Pour les commandes qu’il fait ainsi, à ses risques et périls, d’étoffes qui lui sont exclusivement réservées, le négociant de luxe tient à conserver une avance minimum de cinq ou six mois sur ses concurrens ; aussi fait-il travailler à Lyon dans le plus grand secret. Il s’attache surtout à décourager les imitations par des nouveautés qui, séduisantes en soie pure, seront laides avec trame de coton. Entreprise difficile ! Au début de la « saison d’hiver », c’est-à-dire au mois de juin, date de départ des voyageurs de commerce pour l’Amérique, la place de Paris est sondée, explorée en un tour de main par les « échantillonneurs ».

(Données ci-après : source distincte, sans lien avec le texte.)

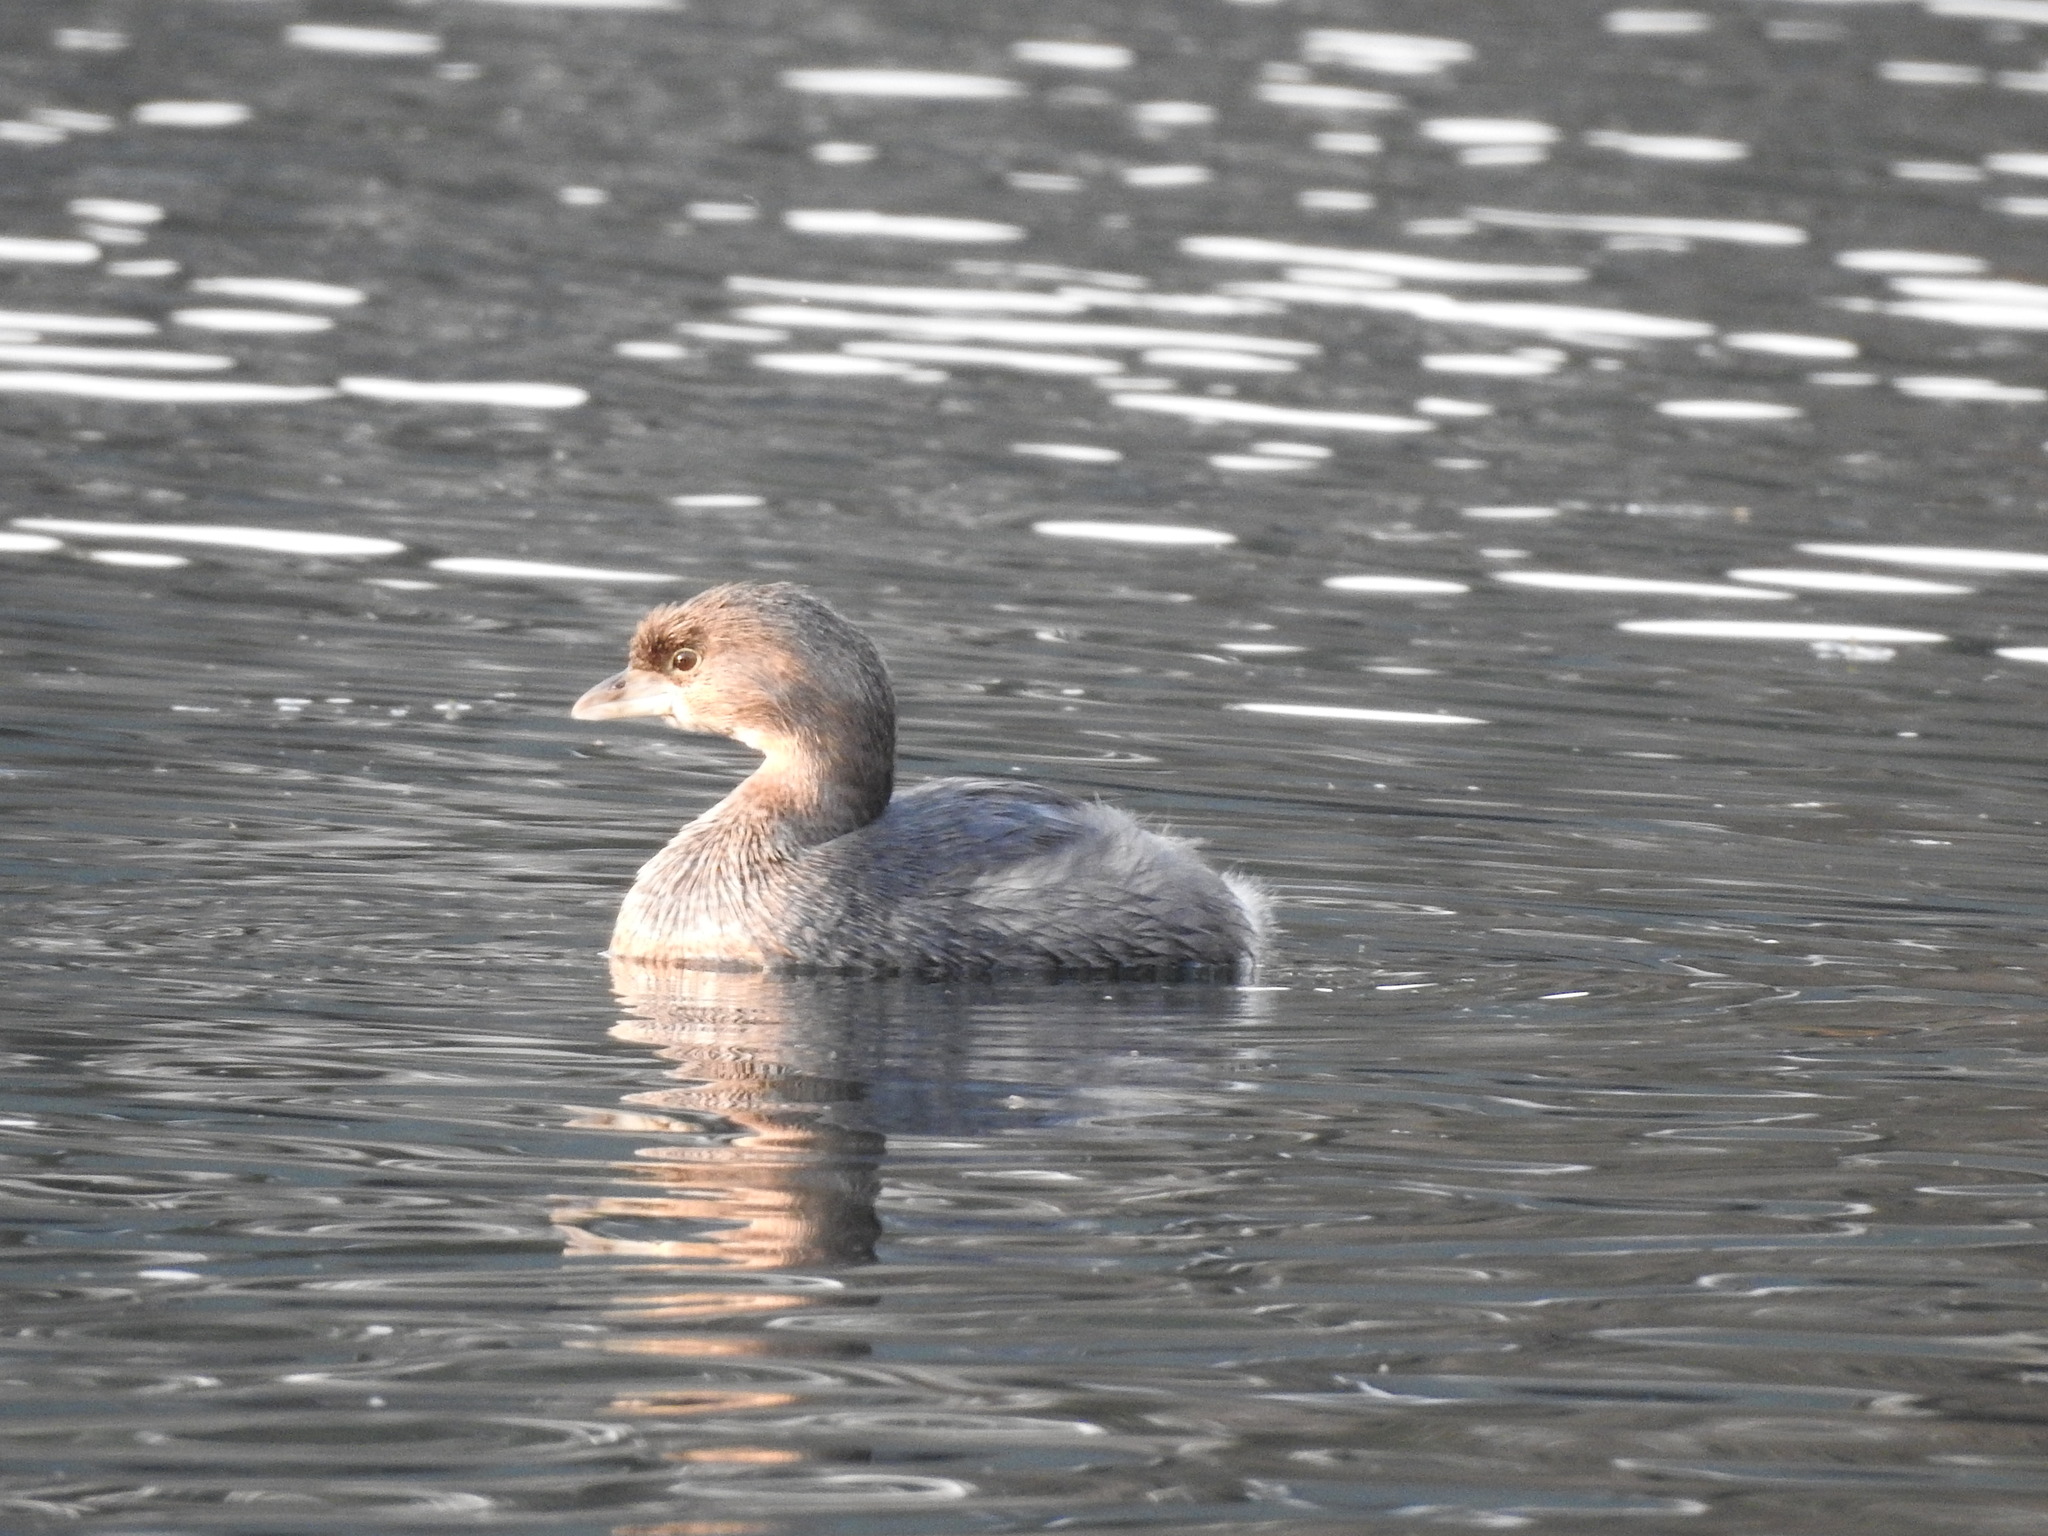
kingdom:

On nomme ainsi les individus dont le rôle consiste à acheter quelques mètres de tous les articles nouvellement inventés, et à les envoyer, découpés en petits morceaux, aux maisons anglaises, américaines et allemandes qui ont contracté avec eux un abonnement à ce sujet. Ces courtiers, dont les services sont largement rémunérés par leurs correspondans, n’hésitent pas à payer fort cher les petites quantités qu’on leur vend à contrecœur, quoique avec un bénéfice énorme. Parfois même les concurrens pratiquent l’espionnage jusque sur les métiers, où ils cherchent à dérober des échantillons. Aussi la diffusion de chaque article se produit-elle très vite. Et, tandis qu’il se fait 300 mètres de l’original, il s’en fait 20 000 de l’imitation à prix réduit que des magasins de moindre envergure livrent à des cliens plus modestes. C’est là une des causes de la variation rapide des modes ; — l’élite se dégoûtant de l’étoffe nouvelle aussitôt qu’elle est devenue banale et la remplaçant par une autre, un peu différente, qui sera rare pour un temps.

Il y a deux ans apparurent les « impressions sur chaîne. » Leur effet atténué, d’une indécision voulue, s’obtenait par un premier tissage très lâche, permettant seulement à l’imprimeur de maintenir la chaîne sous sa machine. Après quoi la trame provisoire était enlevée, et la chaîne décorée repassait au métier pour s’allier définitivement à une trame unie. Ce procédé était à peine en faveur depuis dix mois que l’offre dépassait la demande ; la baisse survenait, chacun prenait peur, soldait ses stocks à perte, et la fabrication cessait. Aussi est-ce une règle commerciale de faire subir à tout article de fantaisie 50 pour 100 de rabais dans l’inventaire.